A diferenciação exige que empresas que utilizam a NFS-e identifiquem qual categoria de operação realizam antes de definir a data de adequação dos sistemas e procedimentos fiscais.

Simples Nacional terá prazo específico

As empresas optantes pelo Simples Nacional terão uma regra própria dentro do cronograma estabelecido pelo Ato Conjunto RFB/CGIBS nº 4/2026.

Segundo a norma, a obrigatoriedade de emissão dos documentos fiscais previstos no ato para os contribuintes do Simples Nacional terá início em 1º de janeiro de 2027.

O ato também determina que, para a NF-e que registre fornecimentos sujeitos à tributação monofásica, o início da obrigatoriedade será em 1º de janeiro de 2027.

Além disso, na importação de bens materiais, deverá ser observado o prazo previsto para a Declaração Única de Importação (Duimp), também fixado em 1º de janeiro de 2027.

DeRE terá implantação em etapas

A Declaração de Regimes Específicos (DeRE) também integra o cronograma, mas sua implementação ocorrerá em diferentes fases.

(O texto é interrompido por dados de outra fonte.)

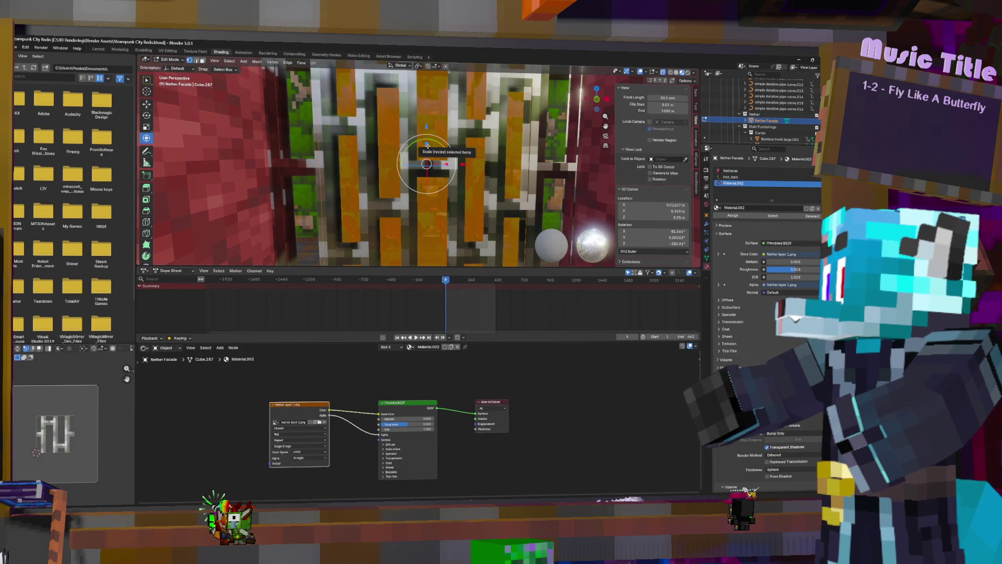
{"action": "key", "text": "s"}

Os Eventos de Tabela do Contribuinte terão início em 1º de outubro de 2026. Já os Eventos Periódicos Mensais estão previstos para 15 de novembro de 2026 e incluem informações como balancete mensal, identificação de aplicações financeiras, relação de deduções utilizadas na apuração e eventos relacionados a períodos de apuração.

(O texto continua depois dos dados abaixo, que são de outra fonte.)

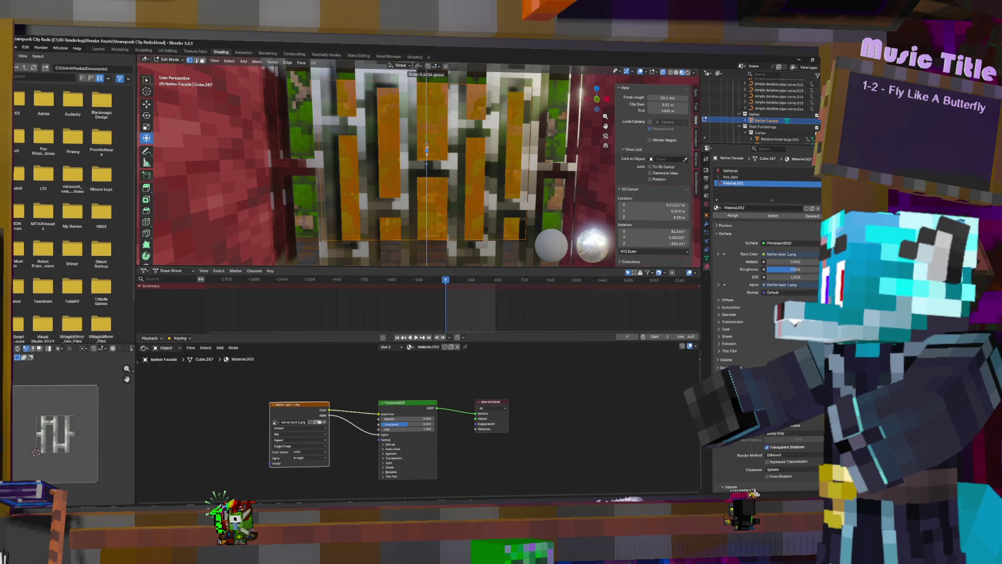
{"action": "left_click", "coordinate": [426, 154]}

Os demais eventos da DeRE, que não estejam enquadrados nas categorias anteriores, terão início em 1º de janeiro de 2027.

A norma determina ainda que os Eventos Periódicos Mensais sejam entregues até o dia 15 do mês seguinte ao período de apuração. A primeira entrega deverá conter informações contábeis e fiscais referentes a outubro de 2026.

Cronograma exige acompanhamento das empresas

O calendário definido pela Receita Federal e pelo CGIBS distribui as novas obrigações entre agosto, outubro e dezembro de 2026 e janeiro de 2027. A data aplicável depende do documento fiscal, da operação realizada e, em determinadas situações, do enquadramento do contribuinte.

Entre os documentos com início em outubro estão a NFCom, a Declaração de Importação de Remessa (DIR) e parte das obrigações relacionadas à DeRE. Em dezembro, entram documentos e operações como a NFGas, a NFAg, a NF-e ABI e determinadas categorias de NFS-e e BP-e.

Para contribuintes do IBS e da CBS que não sejam contribuintes do ICMS e realizem fornecimentos sujeitos aos novos tributos, movimentações de bens materiais ou devoluções de operações, o início da obrigatoriedade da NF-e será em 1º de dezembro de 2026.

O novo programa de conformidade previsto para 2026 deverá ser regulamentado em ato conjunto específico da Receita Federal e do CGIBS. Até que essa norma seja publicada, o Ato Conjunto RFB/CGIBS nº 4/2026 permanece como referência para as datas de início das obrigações estabelecidas no cronograma.